Rose #32/2022


Mein Erlebnis ist "eigentlich" harmlos, aber doch Ausdruck dessen, was hier in der Geburtshilfe falsch läuft. Mein erstes Kind habe ich nach nur 40min nach Ankunft in einem kleinen Krankenhaus ohne jegliche Probleme geboren. Auch postnatal lief alles völlig problemlos. Aufgrund eines Umzugs musste ich bei Kind 2 eine 30minütige Anfahrt, sowie ein großes Level1Krankenhaus in Kauf nehmen. Um trotzdem selbstbestimmt gebären zu dürfen, hatte ich das Glück einen der seltenen Plätze bei einer Beleghebammenpraxis dieses Krankenhauses zu ergattern. Die SS lief wie auch bei Kind 1 völlig problemlos. Mit meiner Hebamme war besprochen, dass ich eine hebammengeleitete Geburt ohne Arzt, i.v.Zugang und Medikamente wünsche außer es wird medizinisch notwendig.

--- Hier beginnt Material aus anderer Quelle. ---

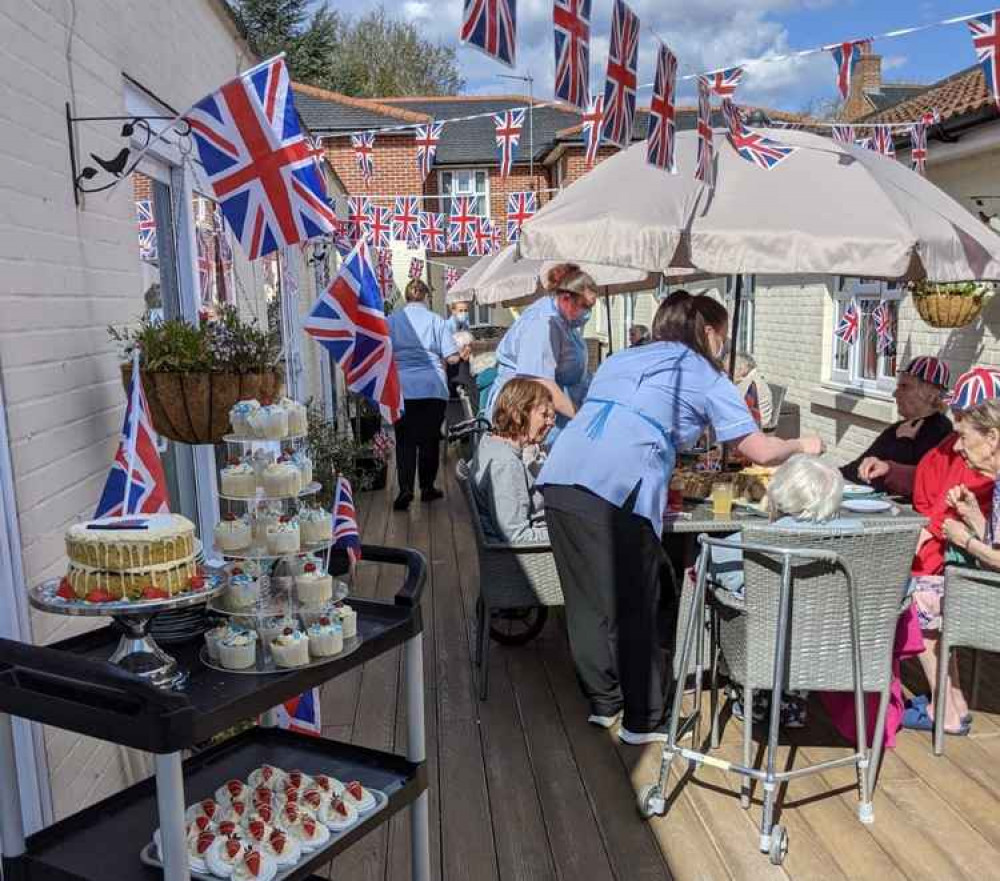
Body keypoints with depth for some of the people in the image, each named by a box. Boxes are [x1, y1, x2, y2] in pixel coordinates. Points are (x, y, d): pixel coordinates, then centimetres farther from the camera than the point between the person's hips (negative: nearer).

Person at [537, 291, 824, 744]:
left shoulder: (619, 359, 29)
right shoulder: (705, 376, 13)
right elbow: (761, 451, 12)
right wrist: (802, 445, 33)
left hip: (561, 474, 6)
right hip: (619, 490, -6)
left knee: (587, 602, 15)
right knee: (634, 610, 7)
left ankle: (603, 702, 28)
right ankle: (643, 720, 19)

Zur Geburt trafen wir uns nach 2 Stunden leichten Wehen im Kreißsaal bei 8cm. Die Hebamme warnte mich direkt vor, dass die Ärztin noch ein Dokument unterschrieben haben wollte, weil ich den  i.v. Zugang ablehne. Sie würde gleich vorbeikommen.  Ich groovte mich ein und alles lief top. Das Kind im Bauch laut CTG in Tiefenentspannung und ich konnte die Wehen super veratmen. Nach 2 Stunden kündigte sich an, dass es nicht mehr lange dauern würde. Bis dahin hatte die Hebamme die Ärztin mehrmals erinnert. Zum Ende der ungewöhnlich schmerzarmen Übergangsphase platzte die Ärztin  mitten in der Wehe ohne Anklopfen in den Raum, stürmte auf mich zu und drohte mir sehr aggressiv damit, dass ich sterben könnte, wenn ich den Zugang ablehnen würde. Mein Mann versuchte sie nach draußen zu bugsieren, sie bedrängte mich noch mehr und verlangte aggressiv noch in der Wehe eine Unterschrift. Dann war sie weg, die Wehen auch, nur das Gefühl von einem Tiger überfallen worden zu sein,  blieb. Nachdem ich mich nun stundenlang in den körperlichen Anteil der Urinstinkte gegroovt hatte, konnte ich nicht auf meine Kognition zugreifen und bekam Panik. Ich stellte mich hin, um die Wehen wieder voran zu bringen. Doch von nun an waren diese nicht auszuhalten. Klassischer Angst-Schmerzkreislauf. Natürlich ist alles top gelaufen, Kind nach ein paar Wehen mit apgar 10 da, Plazenta auch, keine abnorme Blutung nichts. Aber diese Ur-Angst blieb. Die Ärztin lies sich feigerweise auch zum Nähen nicht mehr blicken. Auch auf Bitte der Hebamme weigerte sie sich kurz mit mir darüber zu sprechen. Nach ein paar Stunden fuhren wir mit unserem Kind nach Hause. Doch dort holte mich diese surreale Angst immer wieder ein, sobald ich zu schlafen versuchte. Es dauerte zwei Monate, viele Gespräche mit der Hebamme und einen Brief an die Ärztin bis sich diese Angst legte. Alles andere (Stillstart, Gewicht, Rückbildung) lief weiterhin tadellos.
Auch wenn dieser Bericht fast ein Luxusproblem darstellt, so ist doch genau das das Problem. Die Ärztin hat ihre Sicherheitsbedürfnisse gewaltsam und ungeachtet der Patientensituation und fehlender medizinischer Notwendigkeit über den Patientenwillen und die vorherigen Absprache mit der Beleghebamme gestellt. Und verweigert sich anschließend sich dazu zu verhalten.
Anmerkung am Rande: Die ärztliche Kollegin, die mich genäht hat, erzählte noch wie ungewöhnlich ruhig diese Nacht sei.